Wind blew last night, sexy dreams.  Black bear roaming on the beach.  Early departure, 12K to the parking lot. I hang back alone for most of the hike.  Elegaic mood, farewell to forest and ocean.  A great trip, with a piece of driftwood, photos and journal as souvenirs.

The last section of trail winds through old growth forest devastated by recent storms.  Huge trunks crisscross it, unblocked by the Indian trail maintenance crew, but the spectacle of destruction remains. 2000 ancient trees went down here.

IMG_0901.JPG

Centuries of growth, building upward and buttressing below, structures and systems strong enough to move tons of water hundreds of feet high every day, to hold immense weight aloft and to withstand storm and strain for centuries suddenly smashed and shattered.

IMG_0904.JPG

But already the great upended rootballs are growing ferns and salal and new trees on their vertical exposed surfaces, replacement plants that will take root in the ground as their hosts decompose into a new forest floor.

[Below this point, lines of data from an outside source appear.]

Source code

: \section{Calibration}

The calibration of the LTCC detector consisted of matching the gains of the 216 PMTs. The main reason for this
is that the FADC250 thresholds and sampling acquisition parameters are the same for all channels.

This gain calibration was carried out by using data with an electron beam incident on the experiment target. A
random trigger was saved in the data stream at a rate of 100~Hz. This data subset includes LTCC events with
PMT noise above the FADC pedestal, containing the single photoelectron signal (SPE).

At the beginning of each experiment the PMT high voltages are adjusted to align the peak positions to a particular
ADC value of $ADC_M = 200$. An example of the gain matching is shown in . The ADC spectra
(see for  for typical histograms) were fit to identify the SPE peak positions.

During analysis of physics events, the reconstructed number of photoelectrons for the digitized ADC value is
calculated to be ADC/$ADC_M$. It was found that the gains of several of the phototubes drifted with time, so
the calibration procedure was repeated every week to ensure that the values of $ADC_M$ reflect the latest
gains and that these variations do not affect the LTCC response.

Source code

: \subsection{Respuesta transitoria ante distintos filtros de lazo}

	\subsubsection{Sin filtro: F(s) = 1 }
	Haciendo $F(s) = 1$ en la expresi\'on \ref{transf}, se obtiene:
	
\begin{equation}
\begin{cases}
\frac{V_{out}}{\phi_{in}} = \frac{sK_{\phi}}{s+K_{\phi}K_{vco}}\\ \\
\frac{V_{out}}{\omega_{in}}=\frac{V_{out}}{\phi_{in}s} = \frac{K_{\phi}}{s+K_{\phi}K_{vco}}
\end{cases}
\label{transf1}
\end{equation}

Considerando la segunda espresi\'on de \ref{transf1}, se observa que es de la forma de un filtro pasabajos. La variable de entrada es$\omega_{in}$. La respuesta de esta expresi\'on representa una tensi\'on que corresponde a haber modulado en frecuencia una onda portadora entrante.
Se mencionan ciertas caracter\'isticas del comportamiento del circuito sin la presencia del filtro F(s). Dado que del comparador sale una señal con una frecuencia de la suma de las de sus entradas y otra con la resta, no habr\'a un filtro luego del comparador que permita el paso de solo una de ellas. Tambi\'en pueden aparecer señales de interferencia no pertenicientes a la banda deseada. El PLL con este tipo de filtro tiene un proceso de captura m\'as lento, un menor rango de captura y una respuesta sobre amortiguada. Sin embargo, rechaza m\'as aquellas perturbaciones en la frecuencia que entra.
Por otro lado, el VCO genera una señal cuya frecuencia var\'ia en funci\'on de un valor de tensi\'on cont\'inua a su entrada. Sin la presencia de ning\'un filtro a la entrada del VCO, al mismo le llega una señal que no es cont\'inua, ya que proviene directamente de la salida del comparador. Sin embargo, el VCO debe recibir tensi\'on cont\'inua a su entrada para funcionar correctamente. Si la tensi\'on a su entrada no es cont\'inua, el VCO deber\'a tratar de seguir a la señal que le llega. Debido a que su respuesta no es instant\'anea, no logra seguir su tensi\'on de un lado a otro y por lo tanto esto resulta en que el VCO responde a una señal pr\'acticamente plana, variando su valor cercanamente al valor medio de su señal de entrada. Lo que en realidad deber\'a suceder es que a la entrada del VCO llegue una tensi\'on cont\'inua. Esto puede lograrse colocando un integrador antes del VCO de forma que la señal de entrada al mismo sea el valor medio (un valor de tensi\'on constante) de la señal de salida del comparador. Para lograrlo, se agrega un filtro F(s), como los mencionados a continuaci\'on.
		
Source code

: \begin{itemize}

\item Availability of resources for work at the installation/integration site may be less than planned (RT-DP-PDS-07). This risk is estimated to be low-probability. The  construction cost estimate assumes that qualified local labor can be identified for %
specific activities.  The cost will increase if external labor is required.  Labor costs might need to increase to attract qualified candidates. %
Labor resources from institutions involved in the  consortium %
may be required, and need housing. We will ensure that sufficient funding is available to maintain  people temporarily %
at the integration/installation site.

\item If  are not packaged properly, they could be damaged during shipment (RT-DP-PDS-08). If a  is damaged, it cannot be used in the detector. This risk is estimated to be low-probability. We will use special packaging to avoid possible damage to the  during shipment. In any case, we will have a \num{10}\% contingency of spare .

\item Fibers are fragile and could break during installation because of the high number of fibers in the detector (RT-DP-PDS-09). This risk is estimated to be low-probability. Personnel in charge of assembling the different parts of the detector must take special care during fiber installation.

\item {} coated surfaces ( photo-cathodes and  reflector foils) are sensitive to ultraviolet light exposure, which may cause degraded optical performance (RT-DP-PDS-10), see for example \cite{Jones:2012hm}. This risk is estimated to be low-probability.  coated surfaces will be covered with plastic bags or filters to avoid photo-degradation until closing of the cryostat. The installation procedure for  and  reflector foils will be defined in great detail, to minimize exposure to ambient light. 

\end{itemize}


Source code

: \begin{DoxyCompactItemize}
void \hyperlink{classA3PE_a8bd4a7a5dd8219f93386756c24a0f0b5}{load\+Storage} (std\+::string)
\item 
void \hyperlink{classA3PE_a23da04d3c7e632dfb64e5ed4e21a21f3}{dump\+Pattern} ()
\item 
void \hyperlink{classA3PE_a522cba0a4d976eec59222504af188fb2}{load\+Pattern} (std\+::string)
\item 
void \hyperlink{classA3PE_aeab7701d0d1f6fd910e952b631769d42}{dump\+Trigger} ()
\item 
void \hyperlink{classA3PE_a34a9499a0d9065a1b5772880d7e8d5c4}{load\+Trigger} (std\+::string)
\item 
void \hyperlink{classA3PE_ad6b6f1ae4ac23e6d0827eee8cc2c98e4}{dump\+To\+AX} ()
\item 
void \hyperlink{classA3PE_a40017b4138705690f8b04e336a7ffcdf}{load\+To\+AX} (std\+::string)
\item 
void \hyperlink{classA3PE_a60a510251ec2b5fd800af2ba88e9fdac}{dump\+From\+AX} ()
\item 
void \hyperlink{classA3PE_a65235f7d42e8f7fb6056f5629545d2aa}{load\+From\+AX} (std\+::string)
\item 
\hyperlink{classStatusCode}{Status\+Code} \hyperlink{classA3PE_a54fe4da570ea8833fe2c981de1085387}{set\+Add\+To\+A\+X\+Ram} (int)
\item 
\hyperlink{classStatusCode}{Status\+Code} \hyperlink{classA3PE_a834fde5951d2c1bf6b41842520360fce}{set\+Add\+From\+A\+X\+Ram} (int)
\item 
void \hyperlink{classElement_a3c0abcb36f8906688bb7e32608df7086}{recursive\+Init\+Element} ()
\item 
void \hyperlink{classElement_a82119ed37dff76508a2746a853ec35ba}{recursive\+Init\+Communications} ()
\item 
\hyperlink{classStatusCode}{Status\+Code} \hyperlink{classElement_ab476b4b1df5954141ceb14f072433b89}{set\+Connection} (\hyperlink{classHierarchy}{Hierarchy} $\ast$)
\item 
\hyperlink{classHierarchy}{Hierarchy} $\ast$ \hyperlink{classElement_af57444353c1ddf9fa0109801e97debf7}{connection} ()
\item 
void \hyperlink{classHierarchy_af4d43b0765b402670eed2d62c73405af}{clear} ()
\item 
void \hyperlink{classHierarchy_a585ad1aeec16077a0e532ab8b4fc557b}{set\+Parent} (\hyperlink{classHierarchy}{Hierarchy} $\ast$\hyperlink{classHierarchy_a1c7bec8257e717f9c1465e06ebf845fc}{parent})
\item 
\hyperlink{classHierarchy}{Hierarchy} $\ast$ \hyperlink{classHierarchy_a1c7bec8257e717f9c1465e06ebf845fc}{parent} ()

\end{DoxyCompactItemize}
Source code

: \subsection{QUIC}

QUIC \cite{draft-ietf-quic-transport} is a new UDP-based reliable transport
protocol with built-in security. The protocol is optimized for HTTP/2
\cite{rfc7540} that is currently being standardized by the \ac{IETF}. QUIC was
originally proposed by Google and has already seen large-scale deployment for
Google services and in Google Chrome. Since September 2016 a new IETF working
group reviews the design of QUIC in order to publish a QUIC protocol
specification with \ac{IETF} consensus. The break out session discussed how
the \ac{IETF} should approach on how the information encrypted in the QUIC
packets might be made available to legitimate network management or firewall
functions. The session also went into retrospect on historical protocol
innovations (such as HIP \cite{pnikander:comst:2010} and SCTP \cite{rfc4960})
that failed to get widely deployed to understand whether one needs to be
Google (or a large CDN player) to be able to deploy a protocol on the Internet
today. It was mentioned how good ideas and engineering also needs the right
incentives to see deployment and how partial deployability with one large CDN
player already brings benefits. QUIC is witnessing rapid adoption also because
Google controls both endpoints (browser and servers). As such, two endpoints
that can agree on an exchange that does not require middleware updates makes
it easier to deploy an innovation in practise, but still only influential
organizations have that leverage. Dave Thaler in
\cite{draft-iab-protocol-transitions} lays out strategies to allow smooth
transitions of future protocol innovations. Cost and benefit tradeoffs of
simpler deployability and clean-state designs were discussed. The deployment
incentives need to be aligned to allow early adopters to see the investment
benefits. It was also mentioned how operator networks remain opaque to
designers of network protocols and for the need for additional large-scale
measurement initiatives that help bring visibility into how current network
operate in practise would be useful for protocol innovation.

We emerge from the last stretch of forest onto the beach at Pachena Bay.  Three people are walking their dogs. They’re from a world different from the one we’ve inhabited for the last nine days.  A man asks if we’d like a final group portrait.

IMG_0907.JPG

He’s the mayor of Bamfield, the nearby town.  As we’re about to get on the Shuttle in the parking lot, the women from the waterfall and their friends go to their pickup truck and shout Oh no!  It’s been broken into, their phones, wallets and gear stolen, the dashboard and interior trashed. Our bus leaves as they come to grips with the situation.